What the exercise asks
Below are the records. State how many of their lines contain "whether", with nothing else.
Segment Start: Records supplied
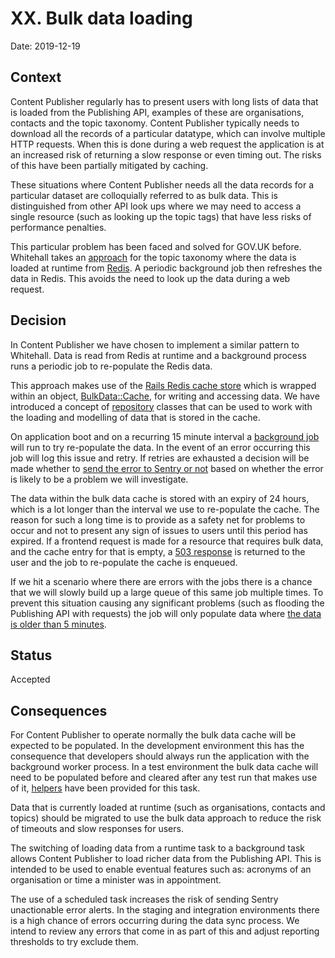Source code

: # XX. Bulk data loading

Date: 2019-12-19

## Context

Content Publisher regularly has to present users with long lists of data that
is loaded from the Publishing API, examples of these are organisations,
contacts and the topic taxonomy. Content Publisher typically needs to
download all the records of a particular datatype, which can involve
multiple HTTP requests. When this is done during a web request the application
is at an increased risk of returning a slow response or even timing out.
The risks of this have been partially mitigated by caching.

These situations where Content Publisher needs all the data records for a
particular dataset are colloquially referred to as bulk data. This is
distinguished from other API look ups where we may need to access a
single resource (such as looking up the topic tags) that have less risks of
performance penalties.

This particular problem has been faced and solved for GOV.UK before. Whitehall
takes an [approach](https://github.com/alphagov/whitehall/pull/3298) for the
topic taxonomy where the data is loaded at runtime from
[Redis](https://redis.io/). A periodic background job then refreshes the
data in Redis. This avoids the need to look up the data during a web request.

## Decision

In Content Publisher we have chosen to implement a similar pattern to Whitehall.
Data is read from Redis at runtime and a background process runs a periodic
job to re-populate the Redis data.

This approach makes use of the [Rails Redis cache store][redis-cache-store]
which is wrapped within an object, [BulkData::Cache][bulk-data-cache], for
writing and accessing data. We have introduced a concept of
[repository][government-repository] classes that can be used to work with the
loading and modelling of data that is stored in the cache.

On application boot and on a recurring 15 minute interval a
[background job][populate-bulk-data-job] will run to try re-populate the data.
In the event of an error occurring this job will log this issue and retry. If
retries are exhausted a decision will be made whether to
[send the error to Sentry or not][error-handling] based on whether the error
is likely to be a problem we will investigate.

The data within the bulk data cache is stored with an expiry of 24 hours, which
is a lot longer than the interval we use to re-populate the cache. The reason
for such a long time is to provide as a safety net for problems to occur and
not to present any sign of issues to users until this period has expired. If a
frontend request is made for a resource that requires bulk data, and the
cache entry for that is empty, a [503 response][unavailable-response] is
returned to the user and the job to re-populate the cache is enqueued.

If we hit a scenario where there are errors with the jobs there is a chance
that we will slowly build up a large queue of this same job multiple times. To
prevent this situation causing any significant problems (such as flooding the
Publishing API with requests) the job will only populate data where [the
data is older than 5 minutes][older-than-check].

## Status

Accepted

## Consequences

For Content Publisher to operate normally the bulk data cache will be expected
to be populated. In the development environment this has the consequence that
developers should always run the application with the background worker
process. In a test environment the bulk data cache will need to be populated
before and cleared after any test run that makes use of it,
[helpers][bulk-data-helpers] have been provided for this task.

Data that is currently loaded at runtime (such as organisations, contacts and
topics) should be migrated to use the bulk data approach to reduce the risk of
timeouts and slow responses for users.

The switching of loading data from a runtime task to a background task allows
Content Publisher to load richer data from the Publishing API. This is
intended to be used to enable eventual features such as: acronyms of an
organisation or time a minister was in appointment.

The use of a scheduled task increases the risk of sending Sentry unactionable
error alerts. In the staging and integration environments there is a high
chance of errors occurring during the data sync process. We intend to
review any errors that come in as part of this and adjust reporting thresholds
to try exclude them.

[redis-cache-store]: https://guides.rubyonrails.org/caching_with_rails.html#activesupport-cache-rediscachestore
[bulk-data-cache]: https://github.com/alphagov/content-publisher/blob/265226bc0c613d2294b4cb0d33d2f26cfcf54811/lib/bulk_data/cache.rb
[government-repository]: https://github.com/alphagov/content-publisher/blob/265226bc0c613d2294b4cb0d33d2f26cfcf54811/lib/bulk_data/government_repository.rb
[populate-bulk-data-job]: https://github.com/alphagov/content-publisher/blob/265226bc0c613d2294b4cb0d33d2f26cfcf54811/app/jobs/populate_bulk_data_job.rb
[error-handling]: https://github.com/alphagov/content-publisher/blob/265226bc0c613d2294b4cb0d33d2f26cfcf54811/app/jobs/populate_bulk_data_job.rb#L4-L6
[unavailable-response]: https://github.com/alphagov/content-publisher/blob/265226bc0c613d2294b4cb0d33d2f26cfcf54811/app/controllers/application_controller.rb#L31-L37
[older-than-check]: https://github.com/alphagov/content-publisher/blob/265226bc0c613d2294b4cb0d33d2f26cfcf54811/app/jobs/populate_bulk_data_job.rb#L10
[bulk-data-helpers]: https://github.com/alphagov/content-publisher/blob/e8f2f7713f16e1c2bbbdd0c0c3181e0b317ae80e/spec/support/bulk_data_helper.rb
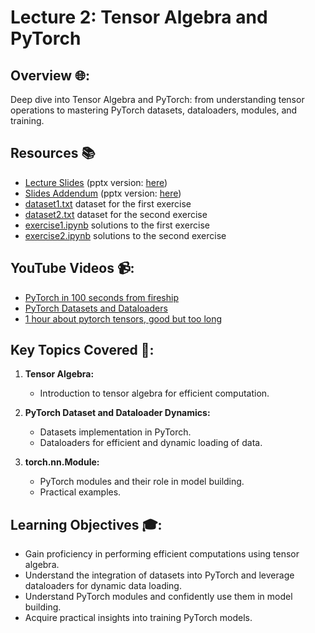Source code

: # Lecture 2: Tensor Algebra and PyTorch

## Overview 🌐:

Deep dive into Tensor Algebra and PyTorch: from understanding tensor operations to mastering  PyTorch datasets, dataloaders, modules, and training.

## Resources 📚

- [Lecture Slides](./Pytorch.pdf) (pptx version: [here](./Pytorch.pptx))
- [Slides Addendum](./addendum.pdf) (pptx version: [here](./addendum.pptx))
- [dataset1.txt](./dataset1.txt) dataset for the first exercise
- [dataset2.txt](./dataset2.txt) dataset for the second exercise
- [exercise1.ipynb](./exercise1.ipynb) solutions to the first exercise
- [exercise2.ipynb](./exercise2.ipynb) solutions to the second exercise

## YouTube Videos 📹:

- [PyTorch in 100 seconds from fireship](https://www.youtube.com/watch?v=ORMx45xqWkA)
- [PyTorch Datasets and Dataloaders](https://www.youtube.com/watch?v=PXOzkkB5eH0)
- [1 hour about pytorch tensors, good but too long](https://www.youtube.com/watch?v=x9JiIFvlUwk)

## Key Topics Covered 🧠:

1. **Tensor Algebra:**
   - Introduction to tensor algebra for efficient computation.

2. **PyTorch Dataset and Dataloader Dynamics:**
   - Datasets implementation in PyTorch.
   - Dataloaders for efficient and dynamic loading of data.

3. **torch.nn.Module:**
   - PyTorch modules and their role in model building.
   - Practical examples.

## Learning Objectives 🎓:

- Gain proficiency in performing efficient computations using tensor algebra.
- Understand the integration of datasets into PyTorch and leverage dataloaders for dynamic data loading.
- Understand PyTorch modules and confidently use them in model building.
- Acquire practical insights into training PyTorch models.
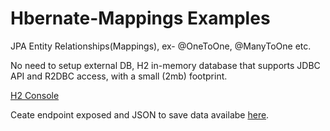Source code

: # Hbernate-Mappings Examples
JPA Entity Relationships(Mappings), ex- @OneToOne, @ManyToOne etc. 

No need to setup external DB, H2 in-memory database that supports JDBC API and R2DBC access, with a small (2mb) footprint.

[H2 Console](http://localhost:8082/h2-console/)

Ceate endpoint exposed and JSON to save data availabe [here](repo/stata).
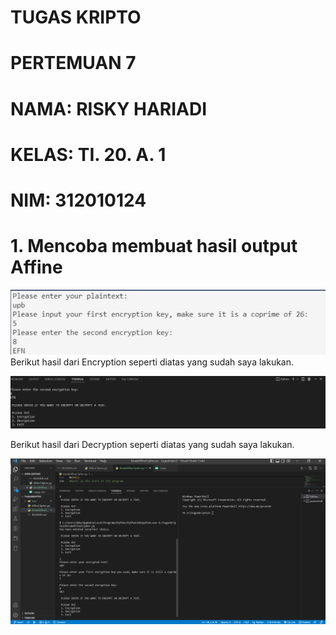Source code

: # TUGAS KRIPTO
# PERTEMUAN 7
# NAMA: RISKY HARIADI
# KELAS: TI. 20. A. 1
# NIM: 312010124

# 1. Mencoba membuat hasil output Affine 
![foto](foto/1.png)
Berikut hasil dari Encryption seperti diatas yang sudah saya lakukan.

![foto](foto/11.png)

Berikut hasil dari Decryption seperti diatas yang sudah saya lakukan.

![foto](foto/2.png)



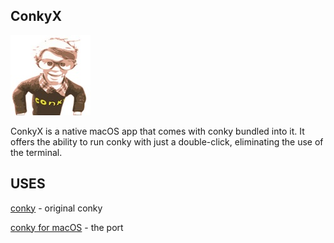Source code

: ## ConkyX

![icon](icon.jpg)

ConkyX is a native macOS app that comes with conky bundled into it.
It offers the ability to run conky with just a double-click, eliminating the use of the terminal.

## USES

[conky](https://github.com/brndnmtthws/conky) - original conky

[conky for macOS](https://github.com/npyl/conky-for-macOS) - the port
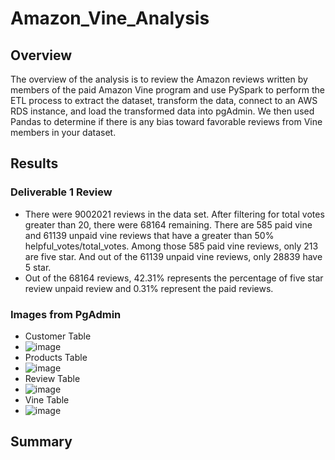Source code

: # Amazon_Vine_Analysis
## Overview
 The overview of the analysis is to review the Amazon reviews written by members of the paid Amazon Vine program and use PySpark to perform the ETL process to extract the dataset, transform the data, connect to an AWS RDS instance, and load the transformed data into pgAdmin. We then used Pandas to determine if there is any bias toward favorable reviews from Vine members in your dataset.
## Results
### Deliverable 1 Review
 - There were 9002021 reviews in the data set. After filtering for total votes greater than 20, there were 68164 remaining. There are 585 paid vine and 61139 unpaid vine reviews that have a greater than 50% helpful_votes/total_votes. Among those 585 paid vine reviews, only 213 are five star. And out of the 61139 unpaid vine reviews, only 28839 have 5 star.
 - Out of the 68164 reviews, 42.31% represents the percentage of five star review unpaid review and 0.31% represent the paid reviews.
### Images from PgAdmin
 - Customer Table
 - ![image](https://user-images.githubusercontent.com/107594143/193458730-d006f24c-b1bc-48de-9cf6-db2b79817632.png)
 - Products Table
 - ![image](https://user-images.githubusercontent.com/107594143/193458742-be531860-09d4-4cbc-bef2-5b8e9b2c33b1.png)
 - Review Table
 - ![image](https://user-images.githubusercontent.com/107594143/193458760-908a108a-d0a8-4e46-a61e-36585b964344.png)
 - Vine Table
 - ![image](https://user-images.githubusercontent.com/107594143/193458780-af2178d0-2598-4ea4-8380-35d9bcb74dde.png)

## Summary
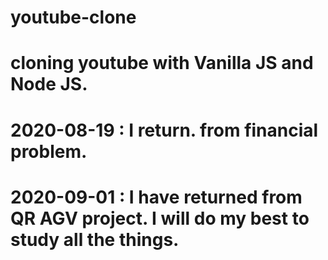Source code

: # youtube-clone

# cloning youtube with Vanilla JS and Node JS.

# 2020-08-19 : I return. from financial problem.

# 2020-09-01 : I have returned from QR AGV project. I will do my best to study all the things.
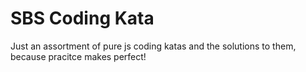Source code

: # SBS Coding Kata

Just an assortment of pure js coding katas and the solutions to them, because pracitce makes perfect!
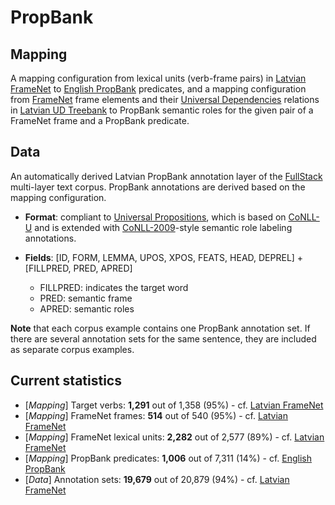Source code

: # PropBank

## Mapping

A mapping configuration from lexical units (verb-frame pairs) in [Latvian FrameNet](https://github.com/LUMII-AILab/FullStack/tree/master/FrameNet) to [English PropBank](https://propbank.github.io/) predicates, and a mapping configuration from [FrameNet](https://framenet.icsi.berkeley.edu/fndrupal/) frame elements and their [Universal Dependencies](http://universaldependencies.org/) relations in [Latvian UD Treebank](https://github.com/LUMII-AILab/FullStack/tree/master/UD) to PropBank semantic roles for the given pair of a FrameNet frame and a PropBank predicate.

## Data

An automatically derived Latvian PropBank annotation layer of the [FullStack](https://github.com/LUMII-AILab/FullStack) multi-layer text corpus. PropBank annotations are derived based on the mapping configuration.

* __Format__: compliant to [Universal Propositions](https://github.com/System-T/UniversalPropositions), which is based on [CoNLL-U](http://universaldependencies.org/format.html) and is extended with [CoNLL-2009](http://ufal.mff.cuni.cz/conll2009-st/task-description.html)-style semantic role labeling annotations.

* __Fields__: [ID, FORM, LEMMA, UPOS, XPOS, FEATS, HEAD, DEPREL] + [FILLPRED, PRED, APRED]
  - FILLPRED: indicates the target word
  - PRED: semantic frame
  - APRED: semantic roles

__Note__ that each corpus example contains one PropBank annotation set. If there are several annotation sets for the same sentence, they are included as separate corpus examples.

## Current statistics

* [_Mapping_] Target verbs: __1,291__ out of 1,358 (95%) - cf. [Latvian FrameNet](https://github.com/LUMII-AILab/FullStack/tree/master/FrameNet)
* [_Mapping_] FrameNet frames: __514__ out of 540 (95%) - cf. [Latvian FrameNet](https://github.com/LUMII-AILab/FullStack/tree/master/FrameNet)
* [_Mapping_] FrameNet lexical units: __2,282__ out of 2,577 (89%) - cf. [Latvian FrameNet](https://github.com/LUMII-AILab/FullStack/tree/master/FrameNet)
* [_Mapping_] PropBank predicates: __1,006__ out of 7,311 (14%) - cf. [English PropBank](https://propbank.github.io/)
* [_Data_] Annotation sets: __19,679__ out of 20,879 (94%) - cf. [Latvian FrameNet](https://github.com/LUMII-AILab/FullStack/tree/master/FrameNet)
Segment End: Records supplied
Task answer
2